* [Problem to work on]: Repeat exactly the lines below that lie between the line with "non-Hodgkin's type, Low" and the line with "staining of unremarkable", counting both of those lines as part of the answer.

* [Input data]:
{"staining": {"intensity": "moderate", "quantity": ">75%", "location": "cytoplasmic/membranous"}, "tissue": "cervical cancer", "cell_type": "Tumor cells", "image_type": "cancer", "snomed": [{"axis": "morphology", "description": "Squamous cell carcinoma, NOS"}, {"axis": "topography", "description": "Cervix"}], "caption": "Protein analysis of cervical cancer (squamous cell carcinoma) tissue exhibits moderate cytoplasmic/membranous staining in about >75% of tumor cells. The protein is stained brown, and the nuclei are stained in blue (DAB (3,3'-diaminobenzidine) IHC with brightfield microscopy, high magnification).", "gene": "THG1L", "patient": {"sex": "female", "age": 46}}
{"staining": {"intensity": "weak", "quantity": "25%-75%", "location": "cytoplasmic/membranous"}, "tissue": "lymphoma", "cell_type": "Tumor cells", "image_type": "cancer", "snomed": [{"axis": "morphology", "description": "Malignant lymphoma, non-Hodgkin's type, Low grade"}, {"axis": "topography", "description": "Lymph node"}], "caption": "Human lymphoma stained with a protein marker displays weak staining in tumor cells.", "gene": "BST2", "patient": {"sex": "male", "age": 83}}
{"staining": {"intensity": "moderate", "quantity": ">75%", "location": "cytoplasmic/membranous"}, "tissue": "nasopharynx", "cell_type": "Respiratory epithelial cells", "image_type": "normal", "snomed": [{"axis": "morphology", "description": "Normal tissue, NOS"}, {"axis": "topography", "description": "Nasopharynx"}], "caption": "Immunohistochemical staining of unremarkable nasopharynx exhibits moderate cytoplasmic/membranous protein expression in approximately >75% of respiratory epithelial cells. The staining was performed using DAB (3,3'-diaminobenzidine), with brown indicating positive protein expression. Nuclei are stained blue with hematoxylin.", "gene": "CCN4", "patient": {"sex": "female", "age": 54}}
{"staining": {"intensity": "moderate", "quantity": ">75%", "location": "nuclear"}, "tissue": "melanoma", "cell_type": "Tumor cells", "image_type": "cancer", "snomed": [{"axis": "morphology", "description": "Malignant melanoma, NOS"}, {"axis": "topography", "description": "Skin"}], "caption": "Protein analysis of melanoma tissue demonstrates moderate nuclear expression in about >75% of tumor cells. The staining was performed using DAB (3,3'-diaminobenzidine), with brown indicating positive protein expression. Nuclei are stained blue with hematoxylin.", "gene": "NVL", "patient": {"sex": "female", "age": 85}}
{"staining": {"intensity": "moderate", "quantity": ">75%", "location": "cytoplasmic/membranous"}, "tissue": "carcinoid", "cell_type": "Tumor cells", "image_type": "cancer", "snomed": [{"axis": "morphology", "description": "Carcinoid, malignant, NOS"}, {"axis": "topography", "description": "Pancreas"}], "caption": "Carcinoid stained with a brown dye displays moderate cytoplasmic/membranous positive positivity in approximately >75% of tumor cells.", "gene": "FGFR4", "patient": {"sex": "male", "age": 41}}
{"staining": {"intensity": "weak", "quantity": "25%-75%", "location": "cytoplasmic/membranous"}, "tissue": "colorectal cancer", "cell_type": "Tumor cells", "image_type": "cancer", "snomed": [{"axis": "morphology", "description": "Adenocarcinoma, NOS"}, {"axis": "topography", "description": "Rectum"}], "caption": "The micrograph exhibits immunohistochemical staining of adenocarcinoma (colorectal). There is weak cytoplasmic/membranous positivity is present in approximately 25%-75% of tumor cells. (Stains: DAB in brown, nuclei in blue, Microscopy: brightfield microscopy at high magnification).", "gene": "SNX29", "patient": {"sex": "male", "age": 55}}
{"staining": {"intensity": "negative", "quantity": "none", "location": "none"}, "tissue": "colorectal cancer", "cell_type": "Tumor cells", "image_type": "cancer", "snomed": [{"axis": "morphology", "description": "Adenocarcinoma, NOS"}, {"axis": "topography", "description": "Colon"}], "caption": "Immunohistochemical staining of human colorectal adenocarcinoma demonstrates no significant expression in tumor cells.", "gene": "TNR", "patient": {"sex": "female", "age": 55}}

* [Solution for this exercise]:
{"staining": {"intensity": "weak", "quantity": "25%-75%", "location": "cytoplasmic/membranous"}, "tissue": "lymphoma", "cell_type": "Tumor cells", "image_type": "cancer", "snomed": [{"axis": "morphology", "description": "Malignant lymphoma, non-Hodgkin's type, Low grade"}, {"axis": "topography", "description": "Lymph node"}], "caption": "Human lymphoma stained with a protein marker displays weak staining in tumor cells.", "gene": "BST2", "patient": {"sex": "male", "age": 83}}
{"staining": {"intensity": "moderate", "quantity": ">75%", "location": "cytoplasmic/membranous"}, "tissue": "nasopharynx", "cell_type": "Respiratory epithelial cells", "image_type": "normal", "snomed": [{"axis": "morphology", "description": "Normal tissue, NOS"}, {"axis": "topography", "description": "Nasopharynx"}], "caption": "Immunohistochemical staining of unremarkable nasopharynx exhibits moderate cytoplasmic/membranous protein expression in approximately >75% of respiratory epithelial cells. The staining was performed using DAB (3,3'-diaminobenzidine), with brown indicating positive protein expression. Nuclei are stained blue with hematoxylin.", "gene": "CCN4", "patient": {"sex": "female", "age": 54}}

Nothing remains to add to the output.